Feel like control nets and some minimal photoshop work would've been better.

palashshah•7mo ago
totally. it got to a point where most of the text generated in our images was incorrect, and so it wasn't a great look showing that to our clients.

we're actually working on some form of what you described where we take images generated from LLMs + add consistent logos discretely rather than generatively.

abshkbh•7mo ago
Palash this is a great post, I learnt a lot as an image gen noob! Keep writing more :)
palashshah•7mo ago
this is incredible to hear! i plan to keep writing on a weekly basis, and will be posting them on twitter.
t_mann•7mo ago
I was kind of hoping this would be in the 'Dreambooth mold' of finetuning open weights models. I have used that with some success some ~2 years ago, does anyone know what improvements there have been in that direction since Dreambooth?
zahlman•7mo ago
It's frankly amazing to me that "ask another LLM to evaluate the image" actually produces useful feedback that results in actual improvement from the first LLM.

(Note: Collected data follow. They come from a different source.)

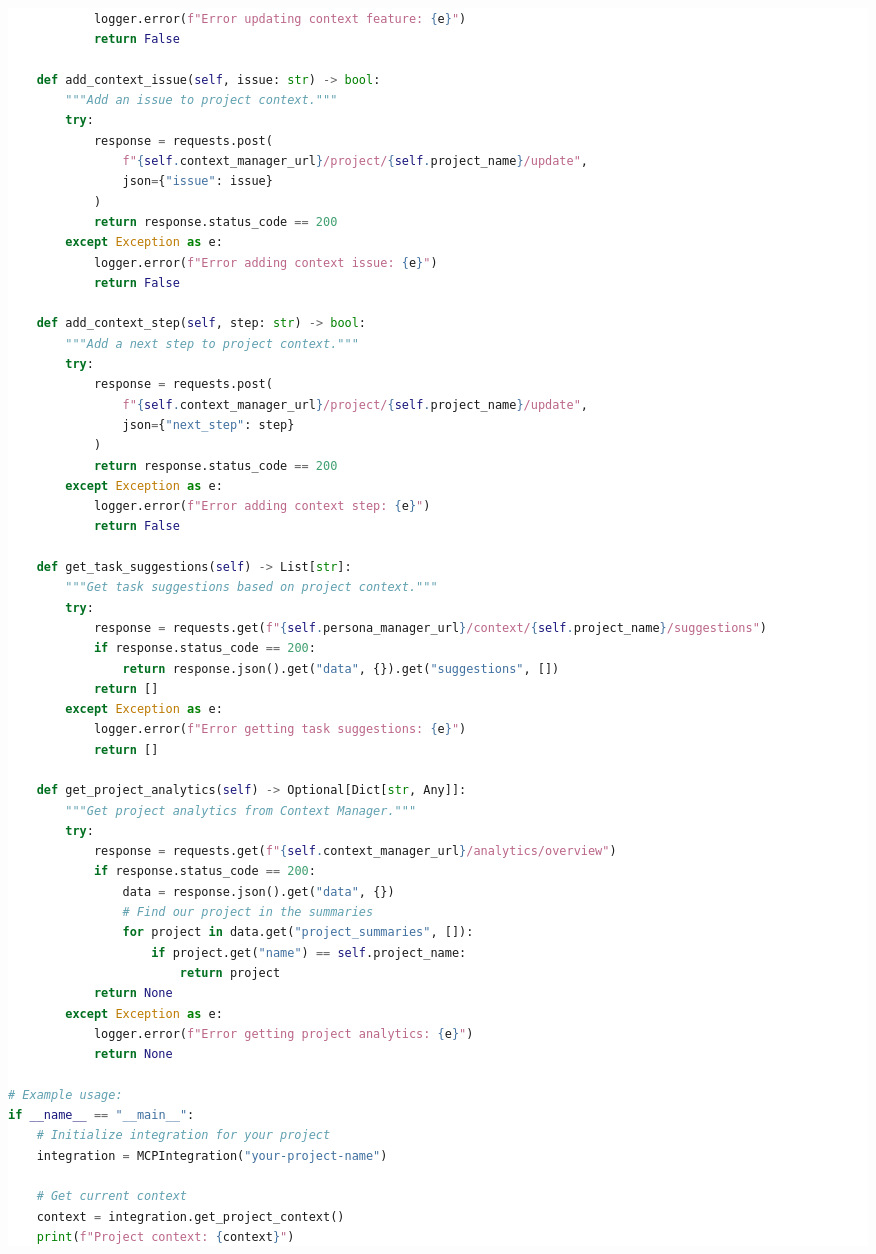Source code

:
 ```python
            logger.error(f"Error updating context feature: {e}")
            return False

    def add_context_issue(self, issue: str) -> bool:
        """Add an issue to project context."""
        try:
            response = requests.post(
                f"{self.context_manager_url}/project/{self.project_name}/update",
                json={"issue": issue}
            )
            return response.status_code == 200
        except Exception as e:
            logger.error(f"Error adding context issue: {e}")
            return False

    def add_context_step(self, step: str) -> bool:
        """Add a next step to project context."""
        try:
            response = requests.post(
                f"{self.context_manager_url}/project/{self.project_name}/update",
                json={"next_step": step}
            )
            return response.status_code == 200
        except Exception as e:
            logger.error(f"Error adding context step: {e}")
            return False

    def get_task_suggestions(self) -> List[str]:
        """Get task suggestions based on project context."""
        try:
            response = requests.get(f"{self.persona_manager_url}/context/{self.project_name}/suggestions")
            if response.status_code == 200:
                return response.json().get("data", {}).get("suggestions", [])
            return []
        except Exception as e:
            logger.error(f"Error getting task suggestions: {e}")
            return []

    def get_project_analytics(self) -> Optional[Dict[str, Any]]:
        """Get project analytics from Context Manager."""
        try:
            response = requests.get(f"{self.context_manager_url}/analytics/overview")
            if response.status_code == 200:
                data = response.json().get("data", {})
                # Find our project in the summaries
                for project in data.get("project_summaries", []):
                    if project.get("name") == self.project_name:
                        return project
            return None
        except Exception as e:
            logger.error(f"Error getting project analytics: {e}")
            return None

# Example usage:
if __name__ == "__main__":
    # Initialize integration for your project
    integration = MCPIntegration("your-project-name")

    # Get current context
    context = integration.get_project_context()
    print(f"Project context: {context}")

```
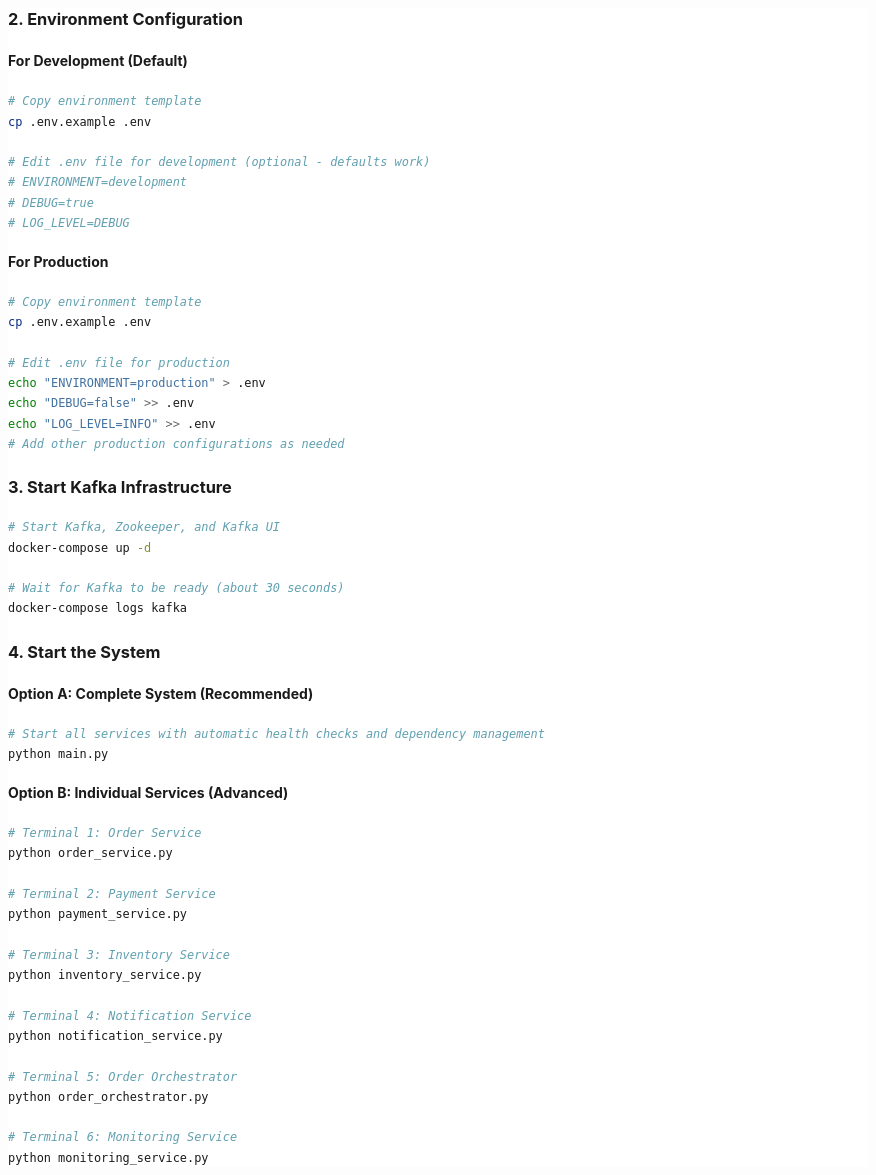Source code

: ### 2. Environment Configuration

#### For Development (Default)
```bash
# Copy environment template
cp .env.example .env

# Edit .env file for development (optional - defaults work)
# ENVIRONMENT=development
# DEBUG=true
# LOG_LEVEL=DEBUG
```

#### For Production
```bash
# Copy environment template
cp .env.example .env

# Edit .env file for production
echo "ENVIRONMENT=production" > .env
echo "DEBUG=false" >> .env
echo "LOG_LEVEL=INFO" >> .env
# Add other production configurations as needed
```

### 3. Start Kafka Infrastructure
```bash
# Start Kafka, Zookeeper, and Kafka UI
docker-compose up -d

# Wait for Kafka to be ready (about 30 seconds)
docker-compose logs kafka
```

### 4. Start the System

#### Option A: Complete System (Recommended)
```bash
# Start all services with automatic health checks and dependency management
python main.py
```

#### Option B: Individual Services (Advanced)
```bash
# Terminal 1: Order Service
python order_service.py

# Terminal 2: Payment Service
python payment_service.py

# Terminal 3: Inventory Service
python inventory_service.py

# Terminal 4: Notification Service
python notification_service.py

# Terminal 5: Order Orchestrator
python order_orchestrator.py

# Terminal 6: Monitoring Service
python monitoring_service.py
```
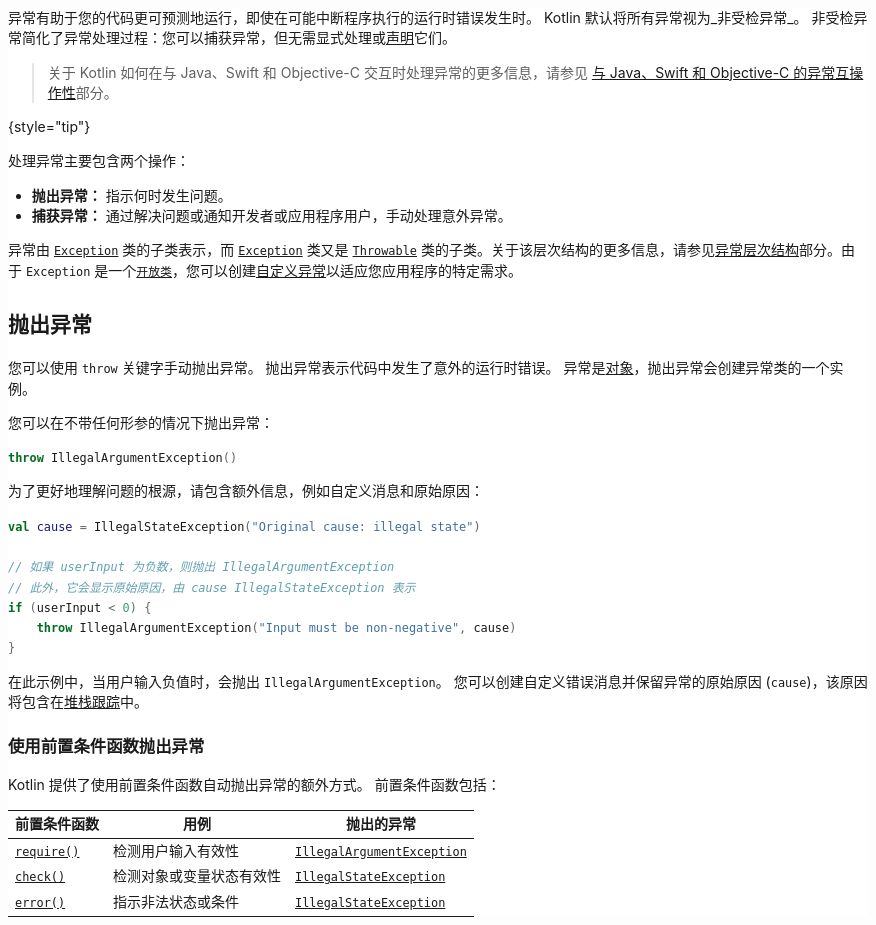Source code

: [//]: # (title: 异常)

异常有助于您的代码更可预测地运行，即使在可能中断程序执行的运行时错误发生时。
Kotlin 默认将所有异常视为_非受检异常_。
非受检异常简化了异常处理过程：您可以捕获异常，但无需显式处理或[声明](java-to-kotlin-interop.md#checked-exceptions)它们。

> 关于 Kotlin 如何在与 Java、Swift 和 Objective-C 交互时处理异常的更多信息，请参见
> [与 Java、Swift 和 Objective-C 的异常互操作性](#exception-interoperability-with-java-swift-and-objective-c)部分。
>
{style="tip"}

处理异常主要包含两个操作：

*   **抛出异常：** 指示何时发生问题。
*   **捕获异常：** 通过解决问题或通知开发者或应用程序用户，手动处理意外异常。

异常由 [`Exception`](https://kotlinlang.org/api/latest/jvm/stdlib/kotlin/-exception/) 类的子类表示，而 [`Exception`](https://kotlinlang.org/api/latest/jvm/stdlib/kotlin/-exception/) 类又是 [`Throwable`](https://kotlinlang.org/api/latest/jvm/stdlib/kotlin/-throwable/) 类的子类。关于该层次结构的更多信息，请参见[异常层次结构](#exception-hierarchy)部分。由于 `Exception` 是一个[`开放类`](inheritance.md)，您可以创建[自定义异常](#create-custom-exceptions)以适应您应用程序的特定需求。

## 抛出异常

您可以使用 `throw` 关键字手动抛出异常。
抛出异常表示代码中发生了意外的运行时错误。
异常是[对象](classes.md#creating-instances-of-classes)，抛出异常会创建异常类的一个实例。

您可以在不带任何形参的情况下抛出异常：

```kotlin
throw IllegalArgumentException()
```

为了更好地理解问题的根源，请包含额外信息，例如自定义消息和原始原因：

```kotlin
val cause = IllegalStateException("Original cause: illegal state")

// 如果 userInput 为负数，则抛出 IllegalArgumentException
// 此外，它会显示原始原因，由 cause IllegalStateException 表示
if (userInput < 0) {
    throw IllegalArgumentException("Input must be non-negative", cause)
}
```

在此示例中，当用户输入负值时，会抛出 `IllegalArgumentException`。
您可以创建自定义错误消息并保留异常的原始原因 (`cause`)，该原因将包含在[堆栈跟踪](#stack-trace)中。

### 使用前置条件函数抛出异常

Kotlin 提供了使用前置条件函数自动抛出异常的额外方式。
前置条件函数包括：

| 前置条件函数             | 用例                   | 抛出的异常                                                                                                 |
|--------------------------|------------------------|------------------------------------------------------------------------------------------------------------|
| [`require()`](#require-function) | 检测用户输入有效性     | [`IllegalArgumentException`](https://kotlinlang.org/api/latest/jvm/stdlib/kotlin/-illegal-argument-exception/)   |
| [`check()`](#check-function)     | 检测对象或变量状态有效性 | [`IllegalStateException`](https://kotlinlang.org/api/latest/jvm/stdlib/kotlin/-illegal-state-exception/)         |
| [`error()`](#error-function)     | 指示非法状态或条件       | [`IllegalStateException`](https://kotlinlang.org/api/latest/jvm/stdlib/kotlin/-illegal-state-exception/)         |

But then, I guess it's not much different of an idea from the earlier use of GANs, or of telling LLMs to "stop hallucinating", etc.

palashshah•7mo ago
totally. the way i think about it (purely based on intuition) is that asking an LLM to do understanding + image generation is too complex for it to be effective. if we separate out the tasks into discrete steps, the evaluation becomes better, and the generation simply becomes instruction following.
jacob019•7mo ago
This is all edited with gpt-image-1? The revised images are amazing. Were example logos provided or is it just working off of it's knowledge of a well known brand?